In his note, he says that RSS is broken. I personally believe that at issue is not whether RSS is working or not. RSS is working but it has complicated the bandwidth issue. At issue is the fact that RSS feeds are generally generating more traffic to a site. Because RSS readers are polling the site to check if a feed has been updated, the traffic patterns change, with increased numbers of spikes on a hourly basis. This is similar to some of the issues network administrators started facing when Pointcast first appeared.
There are a number of ways to mitigate the issue.
HTTP Conditional GET for RSS
First of all, one of the things to consider when using RSS is to create conditional HTTP headers on RSS feeds. This helps mitigate some of the impact by ensuring that feeds are only served if the content has changed.
The next item to think of is to use compression when serving feeds. By doing so, one reduces the size of the payload, which ends up being much better in terms of managing bandwidth. In my own experience, because RSS is primarily text, I’ve seen a reduction of 80% of the bandwidth when delivering RSS feeds in a compressed format. That represents a fairly large gain in bandwidth that can then accommodate more users.
Change the polling schedule
The RSS 2.0 specification already offers a number of optional elements to give RSS readers a better idea as to when to get content. For example, the
pubDate element offers information as to when a feed was last published, as does the
ttl (aka. time to live) can also be used to indicate to the software that this feed should live for a certain amount of time. Finally,
skipDays offers more pointers as to when RSS reader software should not poll. With all those mechanisms in place, it looks like a lot of flexibility exists in the format to accommodate scalability.
When all else fails, reduce
If all of the above still fail, RSS publishers should look at reducing the size of their feeds. There are two ways you can do this. First, you can just say that you’re not going to offer full-text feeds. This seems to be the option that Scoble hates. Another way to do things is to offer both abbreviated feeds and full-text feeds or offer more detailed feeds, as I do on TNL.net.
An important consideration when doing something like this is how to address them. By default, users who just use the RSS autodiscovery feature will only get the abbreviated feed. However, they still have the option to go and get the full-text version. The compromise here is that users who just want to subscribe quickly can do so at a lower bandwidth costs, while power users can seek out the fuller feed and subscribe to that. The result, in my experience, is that most people use the autodiscovery feature, grabbing the smaller feed. Some power users do seek out the fuller feed and subscribe to that instead (based on the numbers, I’m seeing a 5% usage of the full-text feed as opposed to the default abbreviated one. This is a compromise solution that seems to accommodate everyone involved to date.
When publishing RSS feeds, your audience grows, which results in traffic growth too. One of the thing to realize is that RSS feeds are generally stickier than the rest of a site. What this means is that, for every new subscriber you get, you will see an on-going increase in your overall site traffic stats. This is not a bad thing as messages emanating from your site do get a higher passive readership.

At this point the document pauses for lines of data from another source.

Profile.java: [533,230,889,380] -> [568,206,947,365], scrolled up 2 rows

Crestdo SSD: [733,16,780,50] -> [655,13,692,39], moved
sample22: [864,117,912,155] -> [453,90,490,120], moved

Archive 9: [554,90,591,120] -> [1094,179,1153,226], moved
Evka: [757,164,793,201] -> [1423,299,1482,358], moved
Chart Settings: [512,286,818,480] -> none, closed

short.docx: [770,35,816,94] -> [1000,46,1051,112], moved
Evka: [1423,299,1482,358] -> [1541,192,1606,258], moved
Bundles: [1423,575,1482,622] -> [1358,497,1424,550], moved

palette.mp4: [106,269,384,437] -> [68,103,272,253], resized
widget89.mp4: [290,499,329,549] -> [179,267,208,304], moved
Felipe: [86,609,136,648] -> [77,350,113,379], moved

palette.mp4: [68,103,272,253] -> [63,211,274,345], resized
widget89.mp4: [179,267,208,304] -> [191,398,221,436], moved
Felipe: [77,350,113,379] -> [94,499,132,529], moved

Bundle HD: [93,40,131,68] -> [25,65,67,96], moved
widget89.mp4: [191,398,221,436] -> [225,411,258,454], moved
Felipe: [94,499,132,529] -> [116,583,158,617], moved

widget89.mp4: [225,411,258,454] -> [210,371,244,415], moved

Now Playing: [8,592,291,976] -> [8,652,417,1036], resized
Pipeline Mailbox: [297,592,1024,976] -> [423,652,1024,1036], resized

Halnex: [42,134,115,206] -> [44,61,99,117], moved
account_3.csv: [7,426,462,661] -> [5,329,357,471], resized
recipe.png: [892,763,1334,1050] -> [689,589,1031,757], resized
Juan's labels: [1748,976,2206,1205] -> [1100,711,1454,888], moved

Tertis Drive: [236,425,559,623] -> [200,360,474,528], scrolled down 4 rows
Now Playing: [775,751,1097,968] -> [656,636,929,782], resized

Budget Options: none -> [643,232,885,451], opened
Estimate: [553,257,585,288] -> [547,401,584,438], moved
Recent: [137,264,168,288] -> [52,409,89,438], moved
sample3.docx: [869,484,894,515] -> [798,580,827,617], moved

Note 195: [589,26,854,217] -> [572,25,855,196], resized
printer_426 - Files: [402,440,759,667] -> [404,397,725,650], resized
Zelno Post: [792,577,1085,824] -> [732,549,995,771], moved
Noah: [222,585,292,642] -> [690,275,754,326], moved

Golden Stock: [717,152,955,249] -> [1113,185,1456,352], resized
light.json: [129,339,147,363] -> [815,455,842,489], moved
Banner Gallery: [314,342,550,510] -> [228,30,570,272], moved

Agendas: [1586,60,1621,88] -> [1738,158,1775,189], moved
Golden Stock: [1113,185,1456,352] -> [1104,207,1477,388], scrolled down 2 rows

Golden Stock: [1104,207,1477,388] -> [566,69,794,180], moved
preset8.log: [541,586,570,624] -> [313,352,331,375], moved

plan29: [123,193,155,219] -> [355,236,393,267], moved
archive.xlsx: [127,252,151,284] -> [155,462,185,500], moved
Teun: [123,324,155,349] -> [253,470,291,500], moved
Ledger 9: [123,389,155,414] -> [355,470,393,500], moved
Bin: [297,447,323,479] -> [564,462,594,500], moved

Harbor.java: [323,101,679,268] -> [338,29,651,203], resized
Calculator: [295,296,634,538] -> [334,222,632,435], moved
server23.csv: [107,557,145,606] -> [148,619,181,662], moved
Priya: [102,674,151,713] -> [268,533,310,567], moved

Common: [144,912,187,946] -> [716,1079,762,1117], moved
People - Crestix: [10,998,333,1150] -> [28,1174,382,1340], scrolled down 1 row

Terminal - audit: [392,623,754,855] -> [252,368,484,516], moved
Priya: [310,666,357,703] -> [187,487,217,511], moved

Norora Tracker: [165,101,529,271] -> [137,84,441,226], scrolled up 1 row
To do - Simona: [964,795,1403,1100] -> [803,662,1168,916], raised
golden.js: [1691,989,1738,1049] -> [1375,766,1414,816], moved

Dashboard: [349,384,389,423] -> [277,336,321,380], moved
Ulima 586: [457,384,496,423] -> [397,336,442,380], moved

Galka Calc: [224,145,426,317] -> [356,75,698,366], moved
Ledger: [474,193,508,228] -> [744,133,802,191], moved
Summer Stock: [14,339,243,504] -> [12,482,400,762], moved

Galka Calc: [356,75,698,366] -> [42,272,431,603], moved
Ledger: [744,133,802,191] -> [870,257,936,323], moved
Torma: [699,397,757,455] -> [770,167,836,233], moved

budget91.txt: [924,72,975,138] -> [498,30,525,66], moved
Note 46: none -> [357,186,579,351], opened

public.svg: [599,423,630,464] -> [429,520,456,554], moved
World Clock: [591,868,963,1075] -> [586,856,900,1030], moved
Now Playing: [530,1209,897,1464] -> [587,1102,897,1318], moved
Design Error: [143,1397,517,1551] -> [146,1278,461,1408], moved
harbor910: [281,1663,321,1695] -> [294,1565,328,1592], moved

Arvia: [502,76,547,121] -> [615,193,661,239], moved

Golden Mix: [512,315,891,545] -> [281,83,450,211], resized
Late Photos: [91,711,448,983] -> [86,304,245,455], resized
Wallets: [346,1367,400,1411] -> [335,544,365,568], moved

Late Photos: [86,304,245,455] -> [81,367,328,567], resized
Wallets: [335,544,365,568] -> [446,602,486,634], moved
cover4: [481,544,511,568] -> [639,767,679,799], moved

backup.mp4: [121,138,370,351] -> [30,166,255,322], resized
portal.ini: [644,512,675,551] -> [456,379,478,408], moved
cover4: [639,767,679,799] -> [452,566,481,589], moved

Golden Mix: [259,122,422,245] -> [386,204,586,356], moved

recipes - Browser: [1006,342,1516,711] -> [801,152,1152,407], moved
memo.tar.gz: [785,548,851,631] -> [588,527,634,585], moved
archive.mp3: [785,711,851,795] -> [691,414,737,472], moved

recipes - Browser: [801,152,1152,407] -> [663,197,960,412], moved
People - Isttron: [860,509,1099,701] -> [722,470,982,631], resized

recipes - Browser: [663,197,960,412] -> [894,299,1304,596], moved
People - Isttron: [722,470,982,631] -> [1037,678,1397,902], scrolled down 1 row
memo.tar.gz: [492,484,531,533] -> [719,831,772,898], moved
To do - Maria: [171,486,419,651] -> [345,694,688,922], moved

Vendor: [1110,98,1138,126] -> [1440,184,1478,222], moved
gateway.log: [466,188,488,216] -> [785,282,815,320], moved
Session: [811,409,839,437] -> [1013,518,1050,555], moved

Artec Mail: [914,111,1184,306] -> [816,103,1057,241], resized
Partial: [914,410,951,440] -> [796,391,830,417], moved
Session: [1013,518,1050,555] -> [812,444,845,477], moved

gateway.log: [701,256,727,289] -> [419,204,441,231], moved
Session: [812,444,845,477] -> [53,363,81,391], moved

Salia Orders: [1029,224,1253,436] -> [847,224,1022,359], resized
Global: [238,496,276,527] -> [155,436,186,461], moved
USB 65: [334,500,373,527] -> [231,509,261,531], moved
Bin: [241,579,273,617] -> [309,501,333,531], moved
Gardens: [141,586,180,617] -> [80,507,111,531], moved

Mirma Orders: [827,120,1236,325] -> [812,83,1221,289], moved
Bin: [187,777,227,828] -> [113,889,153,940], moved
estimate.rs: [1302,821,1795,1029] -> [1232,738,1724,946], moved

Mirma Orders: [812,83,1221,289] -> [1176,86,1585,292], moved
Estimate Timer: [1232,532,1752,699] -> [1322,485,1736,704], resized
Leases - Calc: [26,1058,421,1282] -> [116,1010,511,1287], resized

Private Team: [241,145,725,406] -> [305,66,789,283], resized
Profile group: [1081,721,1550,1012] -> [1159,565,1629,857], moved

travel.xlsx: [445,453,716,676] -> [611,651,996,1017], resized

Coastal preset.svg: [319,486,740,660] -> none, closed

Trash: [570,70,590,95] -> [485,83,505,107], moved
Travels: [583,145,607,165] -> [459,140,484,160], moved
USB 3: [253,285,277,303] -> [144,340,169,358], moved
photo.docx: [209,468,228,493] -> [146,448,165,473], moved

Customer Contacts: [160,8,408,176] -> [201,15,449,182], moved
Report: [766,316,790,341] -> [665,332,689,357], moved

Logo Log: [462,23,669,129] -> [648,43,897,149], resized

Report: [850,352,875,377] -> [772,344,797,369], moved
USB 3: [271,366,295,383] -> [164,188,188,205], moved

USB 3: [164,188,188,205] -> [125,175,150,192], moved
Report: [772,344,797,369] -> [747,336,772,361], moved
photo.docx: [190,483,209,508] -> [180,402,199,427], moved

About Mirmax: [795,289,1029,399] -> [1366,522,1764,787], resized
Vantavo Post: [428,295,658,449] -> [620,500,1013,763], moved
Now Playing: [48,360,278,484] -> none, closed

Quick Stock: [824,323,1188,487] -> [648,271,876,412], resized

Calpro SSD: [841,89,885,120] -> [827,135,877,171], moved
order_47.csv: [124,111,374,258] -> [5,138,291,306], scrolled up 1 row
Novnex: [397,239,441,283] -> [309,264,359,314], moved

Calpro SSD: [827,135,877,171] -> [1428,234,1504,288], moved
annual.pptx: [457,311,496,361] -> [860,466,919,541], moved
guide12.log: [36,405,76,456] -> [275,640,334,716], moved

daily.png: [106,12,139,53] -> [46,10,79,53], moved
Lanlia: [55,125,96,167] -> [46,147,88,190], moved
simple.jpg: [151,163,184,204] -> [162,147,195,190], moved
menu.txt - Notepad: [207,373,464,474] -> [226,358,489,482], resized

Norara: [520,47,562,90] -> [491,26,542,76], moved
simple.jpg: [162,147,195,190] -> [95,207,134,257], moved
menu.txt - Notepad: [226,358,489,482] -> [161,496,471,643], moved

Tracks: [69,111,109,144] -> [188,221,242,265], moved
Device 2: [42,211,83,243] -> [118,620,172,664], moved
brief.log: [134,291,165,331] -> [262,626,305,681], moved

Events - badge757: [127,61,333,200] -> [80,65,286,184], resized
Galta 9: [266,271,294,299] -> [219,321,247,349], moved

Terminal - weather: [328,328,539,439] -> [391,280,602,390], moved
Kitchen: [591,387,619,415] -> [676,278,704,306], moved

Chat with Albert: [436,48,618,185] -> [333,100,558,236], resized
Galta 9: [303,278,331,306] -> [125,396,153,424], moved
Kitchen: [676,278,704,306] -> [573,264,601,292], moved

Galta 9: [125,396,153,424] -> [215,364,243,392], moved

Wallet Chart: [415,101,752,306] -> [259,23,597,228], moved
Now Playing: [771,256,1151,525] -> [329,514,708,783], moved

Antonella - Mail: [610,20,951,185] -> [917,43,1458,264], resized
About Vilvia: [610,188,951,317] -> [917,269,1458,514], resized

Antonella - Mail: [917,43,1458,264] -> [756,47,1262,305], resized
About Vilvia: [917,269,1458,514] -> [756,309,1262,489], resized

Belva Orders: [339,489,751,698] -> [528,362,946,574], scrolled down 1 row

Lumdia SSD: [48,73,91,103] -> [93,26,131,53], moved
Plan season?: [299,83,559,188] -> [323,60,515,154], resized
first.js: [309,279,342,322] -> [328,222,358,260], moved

One of the thing that new syndication standards should consider is a follow-up on this. While RSS publisher know how many feeds are being pushed out, there is little, in the way of information as to what percentage of those feeds is being read. Stronger metrics need to be developed to get an understanding of passive vs. active subscribers (passive subscribers are subscribers that receive the feed but do not read it, while active subscribers are actually reading the content and clicking through). This, I believe, is one of the next challenges that needs to be addressed in order to make RSS a more viable and widespread distribution platform.